First, you may NOT need to import any certificates after all. You will often see resources on the web proposing that as the solution. Indeed, one of the resources my client had found (which led them to ask if they needed to go about importing a new cert) was this blog post of years ago from the venerable hass.de site.
He was explaining why importing certs may be needed to solve some SSL problems. Again, sometimes it may be. Again, for the client I helped which prompted this post, they were using an older CF with an older JVM from years ago. It may well be that such an old JVM had expired certificates and root certs, leading to a need for some (at some time in the past) to do such cert imports, before a newer jvm included the better certs. (Indeed, sometimes people have been importing certs by rote for years every time they did update JVMs thinking they needed them, when instead all they needed was to update the JVM to get the better certs and root certs it would have by default.)
But again just updating Java worked for my client and I hope it may for some of my readers.
And that hass.de blog did indeed mention in passing that “an update to latest Java sometimes also help, too.” That would be easy to miss amid all else in the post. One reason I point this out here is that sadly that hass.de site no longer allows comments, so I couldn’t add this clarification there. (I get it that more and more sites are not permitting comments. I see the pros AND cons.)
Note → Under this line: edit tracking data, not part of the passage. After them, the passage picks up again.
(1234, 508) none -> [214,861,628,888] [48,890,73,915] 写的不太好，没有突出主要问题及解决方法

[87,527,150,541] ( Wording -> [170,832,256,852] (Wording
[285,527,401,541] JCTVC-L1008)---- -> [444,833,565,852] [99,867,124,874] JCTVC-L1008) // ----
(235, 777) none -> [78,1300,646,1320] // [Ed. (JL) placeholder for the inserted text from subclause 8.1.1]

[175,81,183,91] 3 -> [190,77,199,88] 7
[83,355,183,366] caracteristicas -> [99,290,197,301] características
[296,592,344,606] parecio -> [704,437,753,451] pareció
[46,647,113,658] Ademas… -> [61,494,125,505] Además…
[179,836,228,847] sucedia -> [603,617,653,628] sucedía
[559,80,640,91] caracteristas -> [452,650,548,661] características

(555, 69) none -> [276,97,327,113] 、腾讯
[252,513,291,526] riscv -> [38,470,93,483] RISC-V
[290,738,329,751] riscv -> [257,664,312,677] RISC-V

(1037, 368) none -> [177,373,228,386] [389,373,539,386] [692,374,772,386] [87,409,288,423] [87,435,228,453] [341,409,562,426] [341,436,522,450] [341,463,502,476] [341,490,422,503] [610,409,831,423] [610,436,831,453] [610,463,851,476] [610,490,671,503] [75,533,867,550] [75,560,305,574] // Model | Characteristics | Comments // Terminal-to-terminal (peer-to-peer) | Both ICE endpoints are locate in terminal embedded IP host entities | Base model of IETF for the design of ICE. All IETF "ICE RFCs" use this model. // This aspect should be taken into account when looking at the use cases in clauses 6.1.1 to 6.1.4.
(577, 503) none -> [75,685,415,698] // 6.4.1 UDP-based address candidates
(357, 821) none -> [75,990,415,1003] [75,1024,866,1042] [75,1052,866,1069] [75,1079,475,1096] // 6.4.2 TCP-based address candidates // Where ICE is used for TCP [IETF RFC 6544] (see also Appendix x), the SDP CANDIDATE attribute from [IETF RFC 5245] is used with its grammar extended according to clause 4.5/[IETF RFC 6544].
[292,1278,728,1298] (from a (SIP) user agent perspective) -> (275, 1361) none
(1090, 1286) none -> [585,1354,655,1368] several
Second, the commonly suggested Dhttps.protocols arg may not help or be needed: again you may see resources on the web proposing adding those as a solution for some cf ssl issues. But it is not the right solution for this more common problem (of the destination server changing what it supports, and that being something that the JVM CF is running on does NOT support).
This Dhttps.protocols arg would be for limiting what protocols CF/the JVM should use. But the SSL negotiation between CF and the destination server (such as in a CFHTTP call or scheduled task URL) should cause CF to use whatever the best protocol the destination DOES support. But again, if the ones that the destination DOES support are not ones that the JVM underlying CF supports, you will get the error. As such, the args won’t help, and really it’s rare that you need this arg anyway to “limit” what protocols CF would try to use.
Bottom line: Try updating the Java that CF uses
My goal here was just to get the word out that for THAT error above (and perhaps other failures to call out of CF to https pages), you may not need to bother importing certs. You may need to just update the JVM. It’s worth a shot. And you can easily revert back to the previous JVM version, if you follow best practices in updating the JVM that CF users, as discussed in resources I point out in that other post. Or see also a resource page I have on updating Java, and the page also covers updating CF, the CF web server config, and more..
Hope all this may help some readers.